Amazing Fantasy #15, not Amazing Realistic Graffiti
As a child reading a reprint of Spider-Man's origin from Amazing Fantasy #15 I was shocked to see how the early 60s didn't resemble an episode of Happy Days all that well. Sure, there were the varsity jackets, hot rods, and soda shops, but the anger, bitterness, and neurotic atmosphere around Puny Parker belonged to something out of David Lynch's Blue Velvet or Bruce Springsteen's Darkness On the Edge of Town. Later in college I got my hands on all the Ditko Marvel Masterworks collections, which I'm sorry to say to all the creative talent that has worked on the character since has not been surpassed.

Ditko's run is the purest distillation of the character with the greatest arc. Peter Parker starts off as a 15 year old smug loner (why I could relate to the guy so easily) thinking he's superior to his peers because he can't see past his own suffering, who tries repetitively to cash in on his powers and fame in ways that would put the Reality TV generation to shame. Pete does everything from selling photos of himself to starring in a Hollywood movie that goes bust, and to expecting the Fantastic Four to pay him a salary to join their team. Lee and Ditko take an everyman and transform into a proper and selfless hero over the course of years on the title.

It's a slow burn, but just look at the payoff!

Atlas shrugged, but not Spidey

Past movies hardly had the patience or guts for that. Despite my affection for Spider-Man 2 Toby Maguire's Peter Parker seemed too fragile without a self-righteous or angry bone in his body which the early character requires. Andrew Garfield would have been better off playing jock Flash Thompson or an extra in Twilight, but that's just one of many critiques with the recent films and I don't need to beat a dead or in Sony's case dying franchise.
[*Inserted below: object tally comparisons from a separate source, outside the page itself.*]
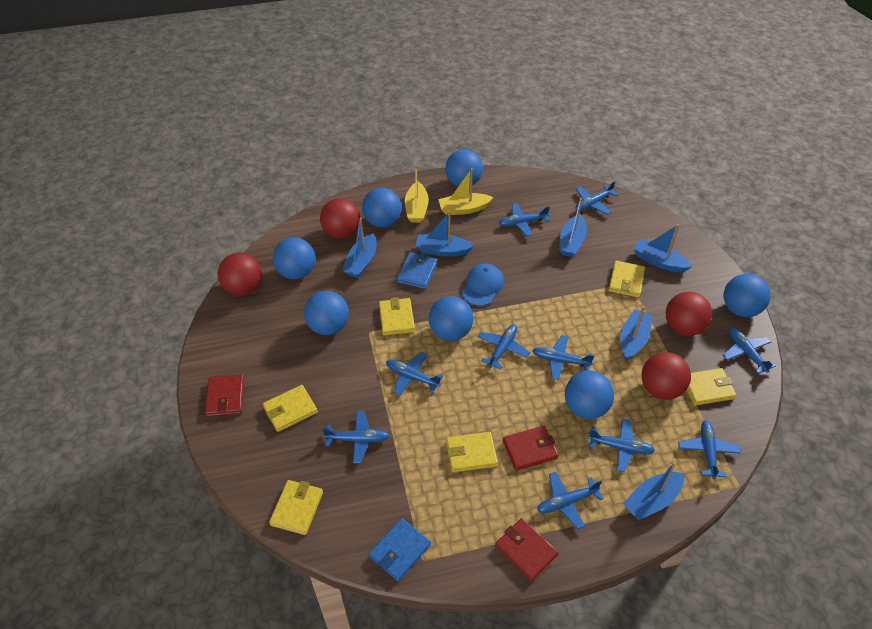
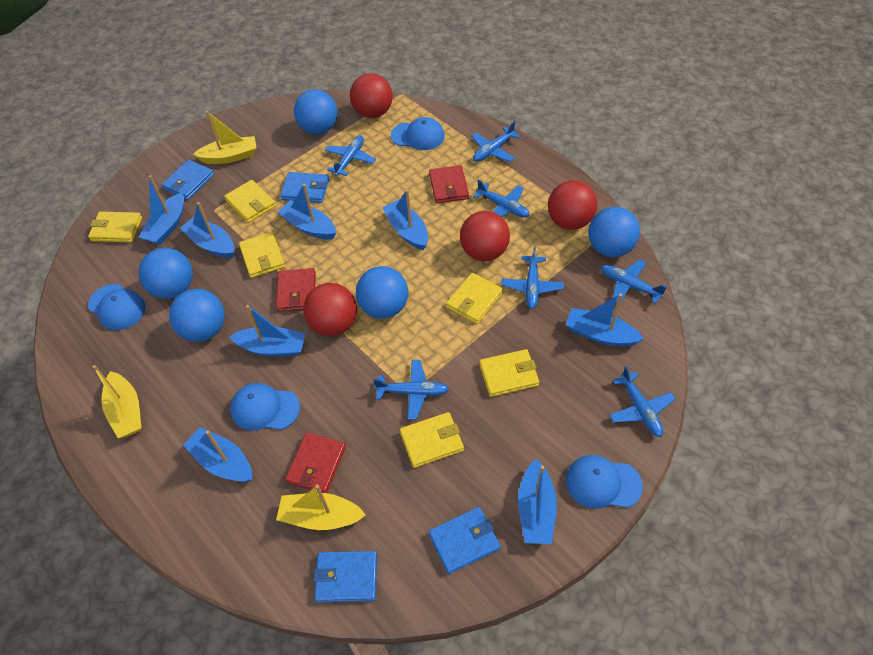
blue ball: [273,237,315,279] [304,291,349,335] [362,188,402,227] [429,296,473,341] [445,149,483,187] [565,371,614,419] [724,274,771,317] = 7 -> [139,248,193,299] [169,289,225,342] [294,89,338,134] [356,266,408,319] [588,207,640,257] = 5
blue boat: [342,218,377,278] [415,211,474,257] [559,198,587,257] [620,306,652,361] [623,462,684,520] [634,224,692,272] = 6 -> [138,175,184,245] [180,202,234,258] [183,427,252,482] [229,305,306,356] [278,184,336,240] [382,189,428,250] [518,459,557,544] [566,293,644,347] = 8
blue cap: [461,263,504,306] = 1 -> [88,284,146,330] [230,383,300,431] [391,117,445,150] [566,455,643,508] = 4
blue plane: [322,411,389,464] [386,352,443,396] [478,324,530,370] [499,203,550,237] [532,335,594,380] [537,472,603,529] [575,181,619,215] [588,418,655,472] [678,420,741,479] [723,327,776,374] = 10 -> [325,135,376,176] [373,360,449,420] [471,121,521,162] [473,180,530,218] [501,246,564,309] [601,259,667,304] [609,366,675,437] = 7
blue wallet: [369,518,431,581] [397,252,437,289] = 2 -> [162,160,214,200] [280,172,329,203] [313,551,377,602] [429,507,500,574] = 4
yellow boat: [405,165,429,223] [438,168,494,215] = 2 -> [93,365,141,438] [193,111,256,164] [276,485,366,530] = 3

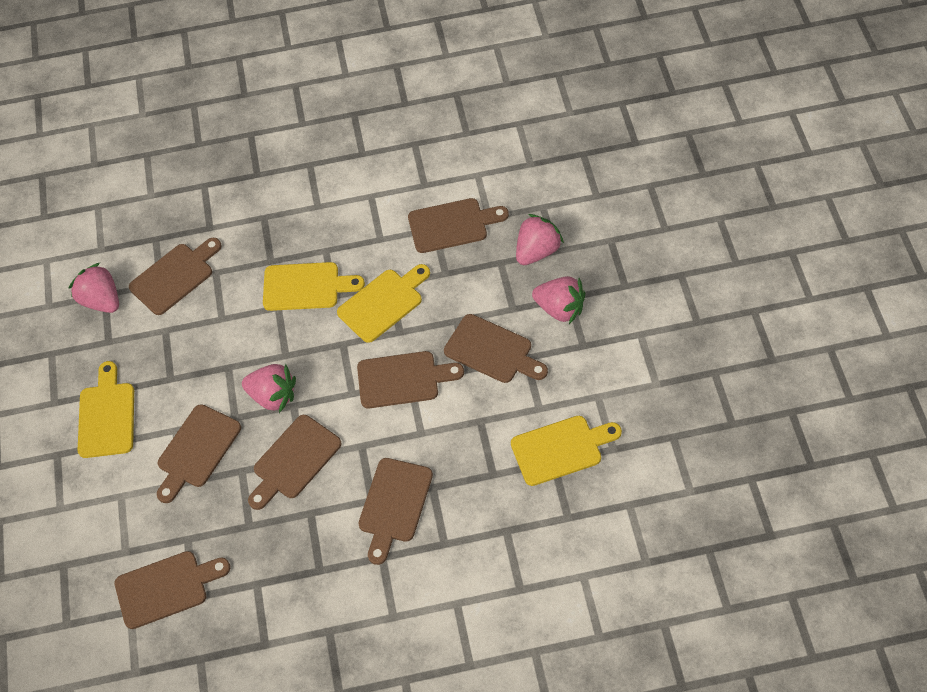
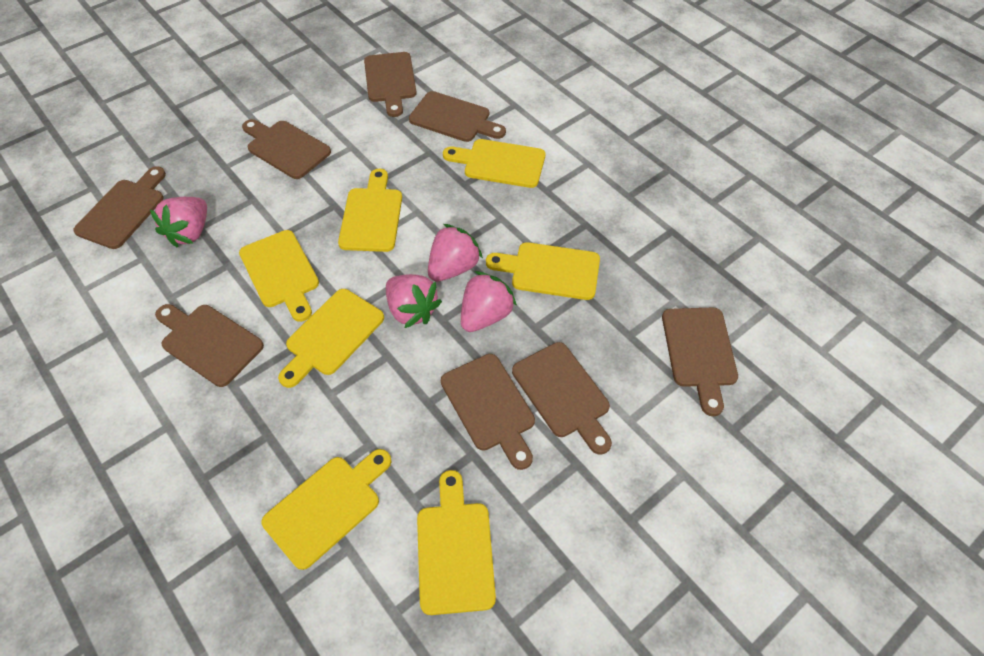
yellow cutting board: [78,361,134,458] [263,262,365,311] [337,264,430,343] [511,416,622,486] = 4 -> [239,230,319,322] [262,449,391,570] [278,289,384,388] [338,169,402,252] [417,470,496,615] [443,139,545,188] [486,242,600,300] = 7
For there to be a great Spider-Man movie it would have to be or start off as a horror film in the Alfred Hitchcock sense of tension building and suspense of knowing a bomb is under a table, but not being aware of when it will explode rather than splatter shock or torture porn. The Marvel Age of Wonder followed closely behind horror and monster mags, which both Jack Kirby and Ditko excelled at. The Hulk and the Fantastic Four's The Thing were monsters as a way for Lee and company to hedge their bets because despite the success of DC's revival of The Flash, Green Lantern, and Justice League of America Marvel wasn't sure if their readers would take to brand new heroes infused with distinct personalities. Amazing Fantasy #15's O. Henry ironic conclusion of the mugger responsible for the death of our hero's uncle was someone Spider-Man could have caught earlier ends in tears and oppressive shadows.


I can't pick a favorite Spidey villain because they work so well conceptually as a collective. It's Peter Parker versus the world or himself. Put him up against the brainwashed army of Ayn Rand's selfish worshiping Sinister Six and we can call it a day.